# Local Haunts



## Zombie-F (Apr 12, 2004)

Are there any yard displays, or amateur Haunted houses in your area that are run in October? If so, what do you think of it?

To the best of my knowledge, the only other yard haunt near me is about 30 mins away in the town of Carver, MA. There's some other yard displays near me, but none to the level that I'd actually call a "haunt".

What about you guys?


----------



## dougspaulding (May 22, 2004)

None here. Down here in Palm Beach, they don't do haunted houses - they do Palm trees and beaches, rich New Yorkers in pastels (and Bentleys).

Aren't you the lucky one for living in beautiful, hauntful New England. A place of character, atmosphere, and Revolutionary War era graveyards. 

Tell us, a little closer to Autumn, of some of your recommendations so that those of us who might will come north to be frightened good and proper.


----------



## Zombie-F (Apr 12, 2004)

There is (or at least was, as of 2002) a Haunt in West Palm Beach called "A Haunting Experience" (website). There's also a handful of home haunts down in Florida, though, I'll have to review my Halloween-L video to remember exactly where in the state they are.

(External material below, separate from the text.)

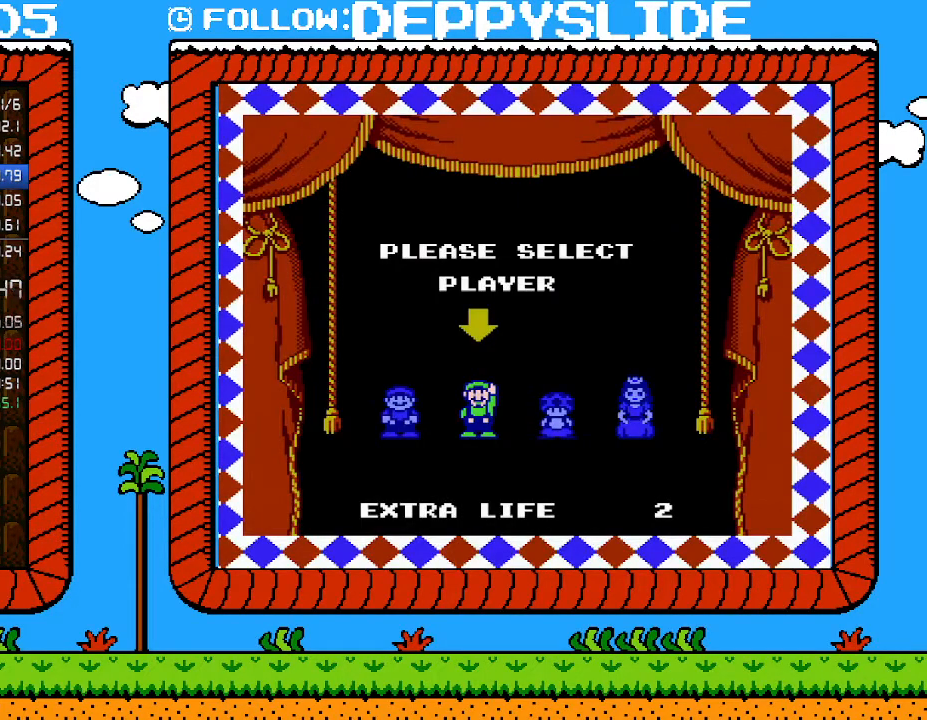
{"buttons": [], "events": [[50, "A", "up"]]}
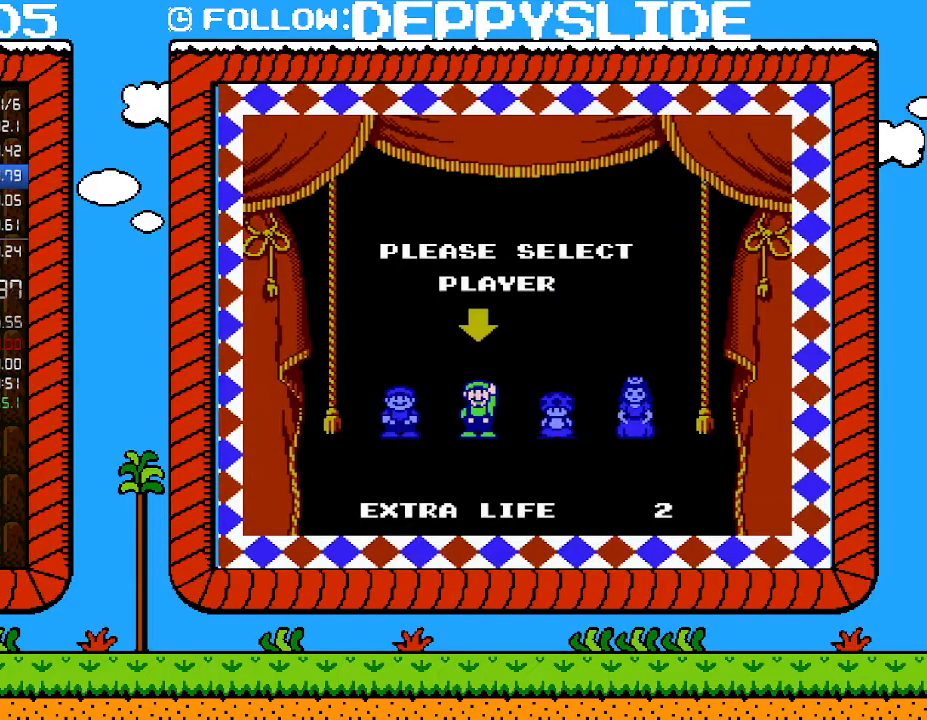
{"buttons": [], "events": []}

I suggest having a look at http://www.hauntfinder.com to help find a haunt near you.


----------



## dougspaulding (May 22, 2004)

I know about the Tull project; no, I was thinking of real haunts (even though the fake ones are pretty good, too).

Actually, we do have a few around here: The Henry Flagler Museum, The Lake Worth Playhouse, and (of all things) the Burger King!


----------



## Zombie-F (Apr 12, 2004)

Ah. Gotcha. Yeah, for real Haunts, we kinda got you beat. Lizzie Borden, Salem, The Lady in Black... we got some of the best up this way.

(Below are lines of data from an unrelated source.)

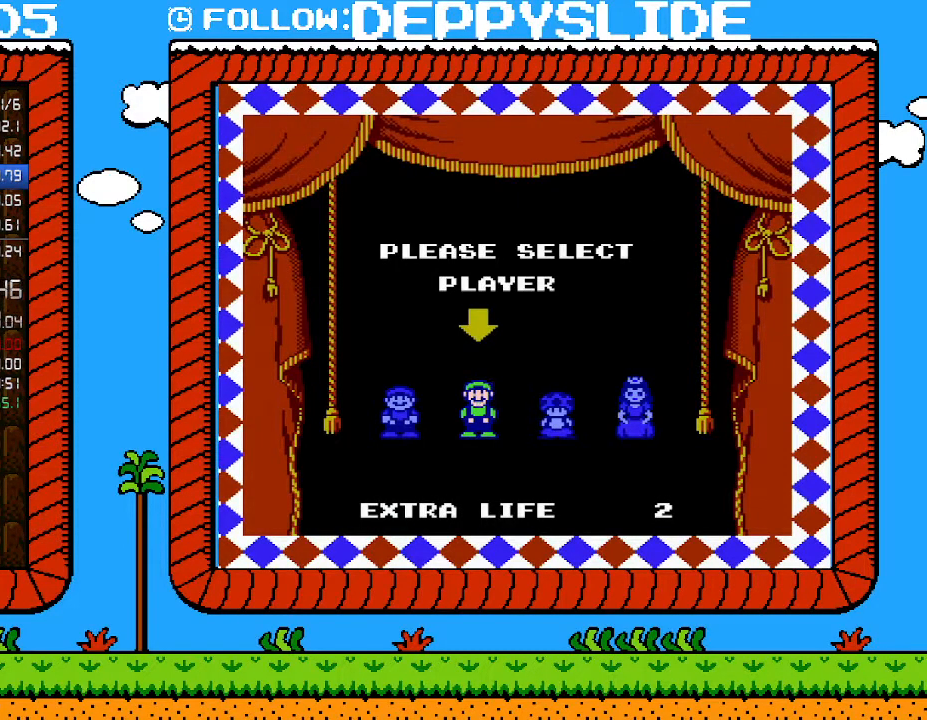
{"buttons": [], "events": []}
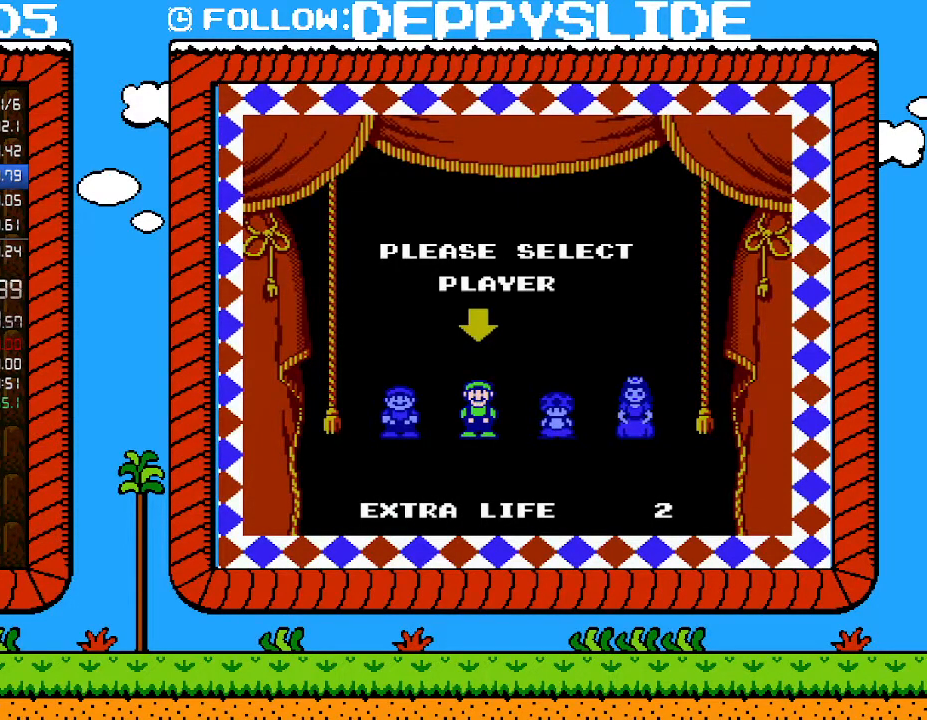
{"buttons": [], "events": []}
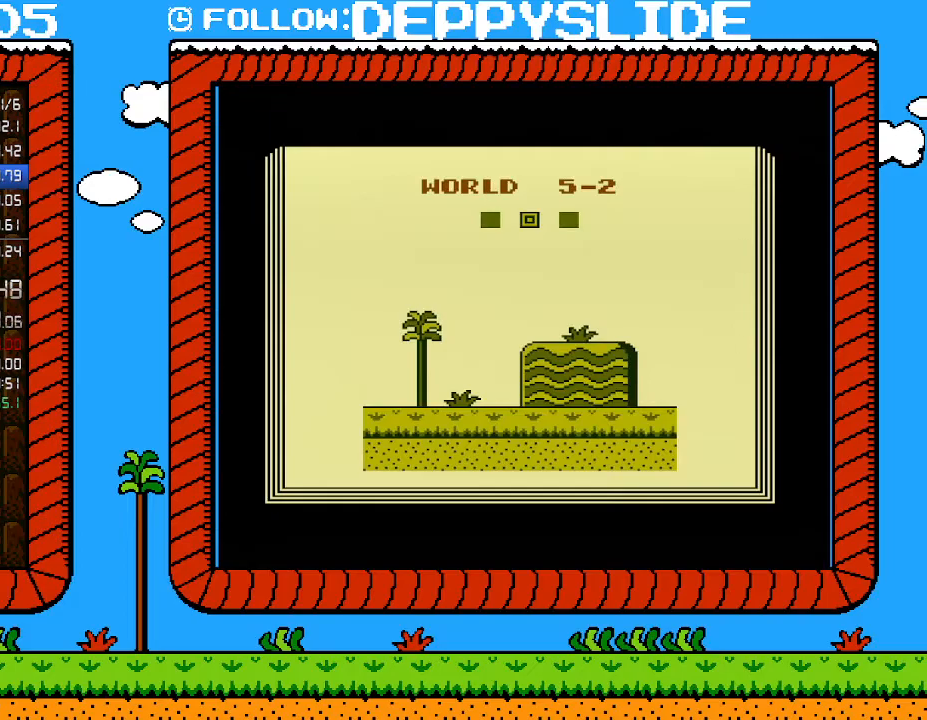
{"buttons": ["B", "DPAD_RIGHT"], "events": [[367, "B", "down"], [467, "DPAD_RIGHT", "down"]]}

If my pal Raxl ever makes it over to these forums, he's a walking vault of ghost info. I know he's done a few ghost hunts and such since he moved to Florida, so maybe he could shed some light on the situation down there.


----------



## death2u (May 16, 2004)

There is a mansion not too far from my mothers house in Phoenix that is haunted. It's one of the first houses built there and every halloween it's open to the public. Apparently it's really spooky.


----------